Josh Barnett granted license to fight in California

“I want to make believers out of you more than anything else,” Barnett said, addressing the group after his license was granted. “So I hope to see you at the fight and I hope to change your opinions and to satisfy any of your doubts in time.”

“The fact of the matter is no matter happens today, what happens further on in my career, license or not, that will never leave,” he said. “I’ll always have to contend with that as far as my legacy as an athlete.”

Yet Barnett stopped short of accepting personal accountability for the failures, saying he was in “utter shock” after his most recent positive result. He recounted that he had taken the step of having his manager to contact the commission to set up in the first place.

“I didn’t knowingly or intentionally ingest steroids,” he said in his most forceful statement. “I did not take steroids.”

“The problem for me with that is in the field I come from, I’ve had many people say go ahead and search my car, and sure enough, there was dope in it. I’d say, ‘Boy, that was stupid.’ But they somehow thought, ‘Well, if I say no, then I’m really in trouble.’ So the mere fact that you volunteered for the test really doesn’t mean a whole lot to me.”

Deputy attorney Karen Chappelle saw Barnett’s statements as a challenge of his positive test and noted that he had not attended his scheduled appeal of that test, saying that by 2009, drug testing had advanced to the point that false positives were much less likely to occur.

“My position is, the positive result that he got from that lab, having not been challenged, should be deemed admitted and true,” she said. “I don’t think it’s fair for him to come before you today and challenge that or else I think we should schedule another hearing where I’m allowed to present evidence to you.”

Barnett’s attorney Jeffrey Spitz maintained that Barnett’s answer was not a challenge of the result, only a questioning of the way the drugs entered his boy.

“He does not contest or question the result, nor can he explain it,” he said.

Barnett later said that he if were to test positive again, his career would likely be over.

But when the time came for a vote, Frierson noted that California Gov.

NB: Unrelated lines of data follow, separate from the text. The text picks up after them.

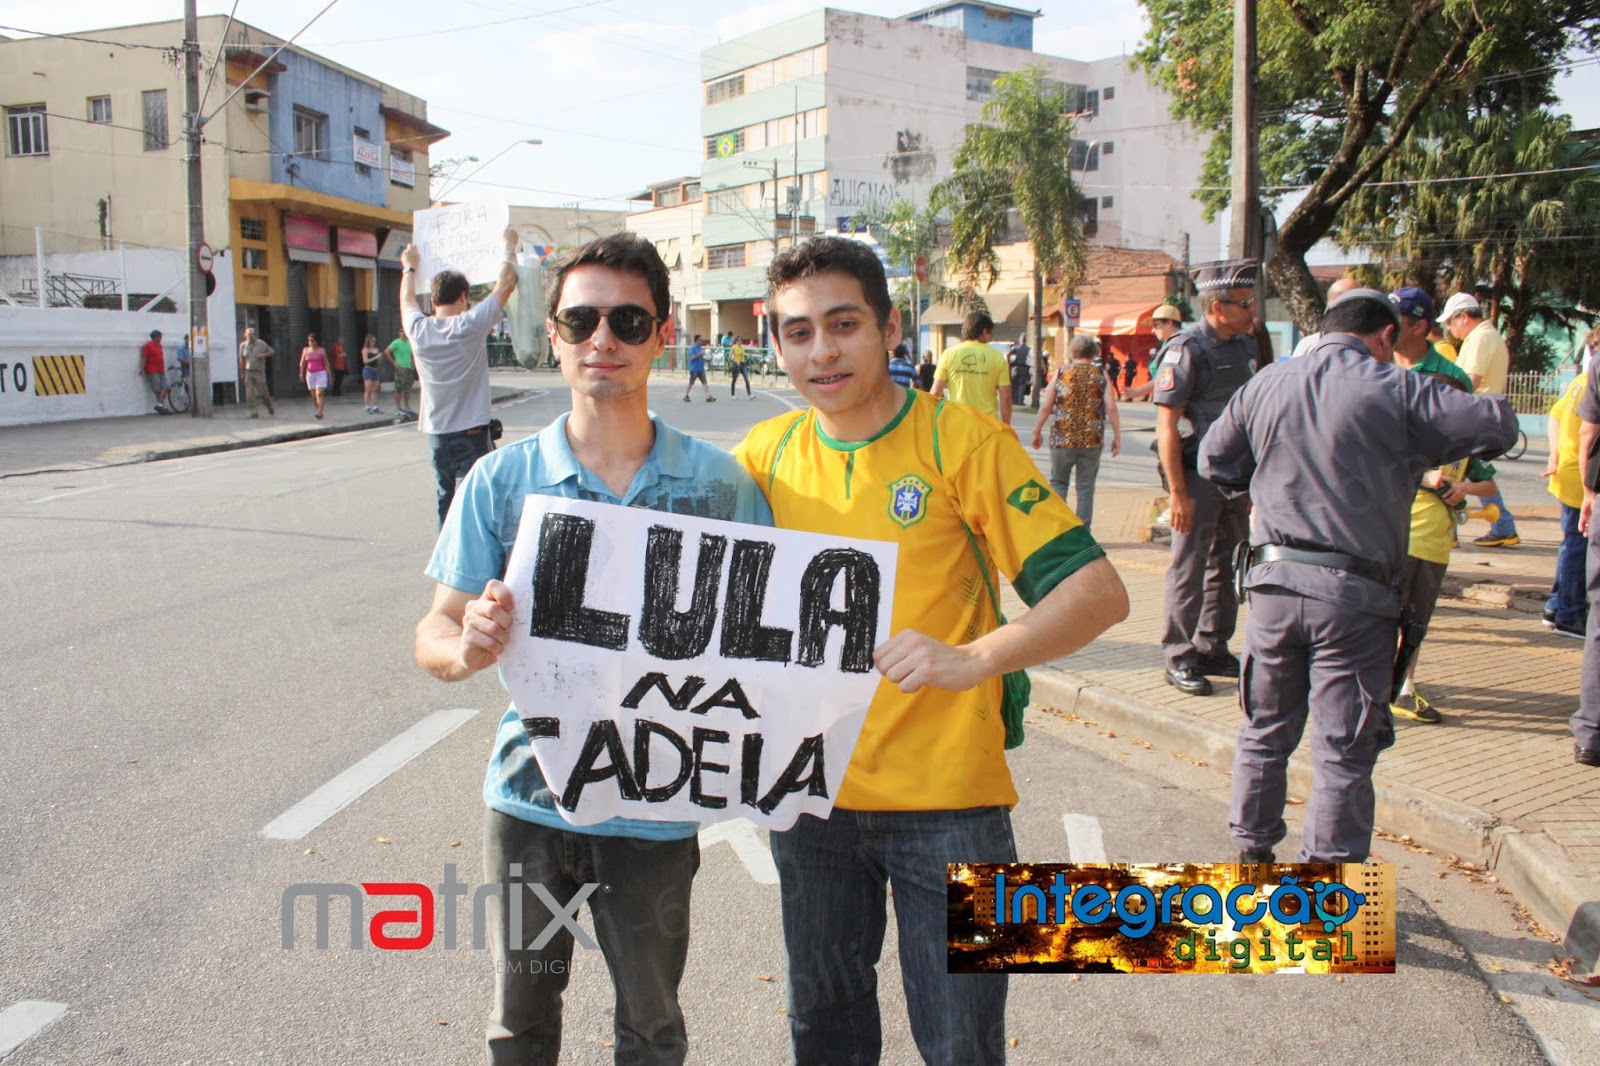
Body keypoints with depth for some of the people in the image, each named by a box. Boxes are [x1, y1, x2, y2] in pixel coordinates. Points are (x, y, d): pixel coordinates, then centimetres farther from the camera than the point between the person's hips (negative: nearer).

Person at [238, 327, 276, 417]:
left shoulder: (261, 344, -2)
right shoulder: (243, 345, 5)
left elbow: (271, 352, 8)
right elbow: (242, 360, 13)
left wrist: (263, 355, -12)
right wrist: (242, 373, 13)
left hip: (259, 372, -2)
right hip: (248, 372, 2)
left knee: (263, 392, -1)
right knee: (249, 394, -6)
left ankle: (270, 407, 25)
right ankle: (254, 412, -2)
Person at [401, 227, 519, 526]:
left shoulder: (418, 330, 0)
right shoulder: (470, 326, -11)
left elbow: (407, 300, 24)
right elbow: (506, 284, 0)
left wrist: (410, 267, 42)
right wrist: (510, 247, 16)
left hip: (436, 433, 5)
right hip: (471, 433, -5)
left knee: (446, 500, 14)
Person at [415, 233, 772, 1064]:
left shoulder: (717, 484, -7)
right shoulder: (501, 481, -5)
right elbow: (434, 635, -2)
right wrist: (466, 648, -25)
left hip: (655, 807, 0)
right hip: (531, 798, 1)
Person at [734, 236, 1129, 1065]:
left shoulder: (963, 441, -12)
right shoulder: (766, 455, 0)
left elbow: (1097, 592, -17)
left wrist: (972, 658, -32)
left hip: (945, 798, -4)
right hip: (811, 790, 4)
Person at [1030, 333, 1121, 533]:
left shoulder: (1061, 373, 1)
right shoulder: (1101, 376, 1)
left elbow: (1045, 407, 1)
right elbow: (1111, 408, -5)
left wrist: (1037, 431, 13)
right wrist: (1117, 437, 2)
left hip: (1062, 439, 0)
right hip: (1092, 441, 0)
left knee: (1058, 482, 14)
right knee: (1086, 488, 8)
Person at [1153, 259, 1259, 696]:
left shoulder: (1247, 347, 11)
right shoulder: (1188, 349, -12)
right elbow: (1166, 424, -16)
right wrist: (1177, 491, -20)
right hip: (1198, 474, -7)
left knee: (1224, 566, 14)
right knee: (1189, 568, -1)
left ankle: (1213, 650, 25)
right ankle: (1179, 659, 8)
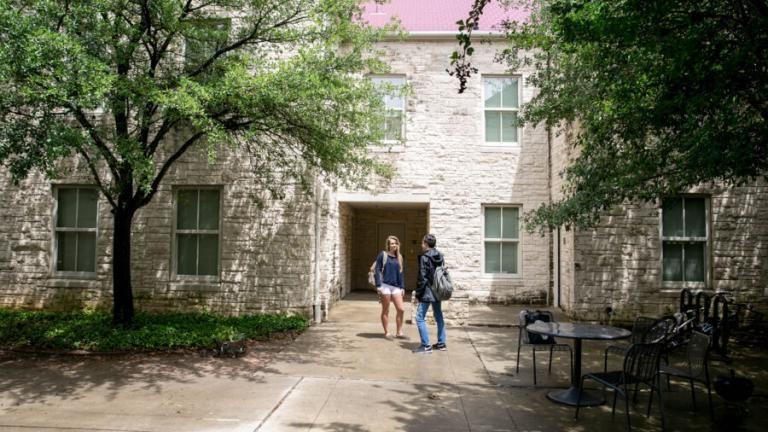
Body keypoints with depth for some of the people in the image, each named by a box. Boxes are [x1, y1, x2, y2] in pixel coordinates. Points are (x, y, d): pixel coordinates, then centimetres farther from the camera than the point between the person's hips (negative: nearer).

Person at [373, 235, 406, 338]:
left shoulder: (399, 257, 13)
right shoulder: (383, 255, -2)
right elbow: (377, 270, -5)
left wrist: (402, 287, 13)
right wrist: (378, 285, -12)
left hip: (396, 287, 5)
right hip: (385, 286, -5)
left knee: (401, 310, 0)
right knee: (385, 311, 4)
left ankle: (399, 332, 12)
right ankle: (387, 333, 13)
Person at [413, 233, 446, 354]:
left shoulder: (424, 258, -14)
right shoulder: (440, 257, 8)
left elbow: (422, 277, -16)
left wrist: (417, 293, -8)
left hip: (427, 292, -8)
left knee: (420, 318, -4)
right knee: (439, 317, 17)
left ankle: (426, 346, -7)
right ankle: (441, 343, 23)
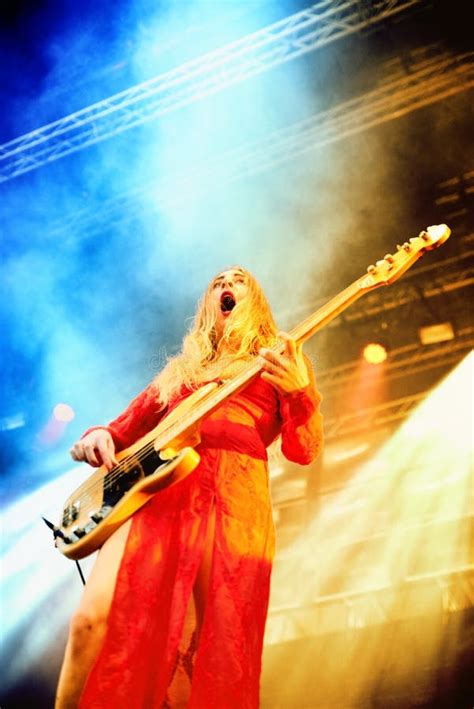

Jerry Brown often asks why there aren’t more fights in California. Frierson said that while the state wouldn’t “cave in” to these kind of matters, a special meeting was granted in an attempt to decide if Barnett was license-worthy, and the motion to license him passed.

“Please don’t let us down,” Frierson said. “The reason, we need fights here in California. We need good fights and we need good people.”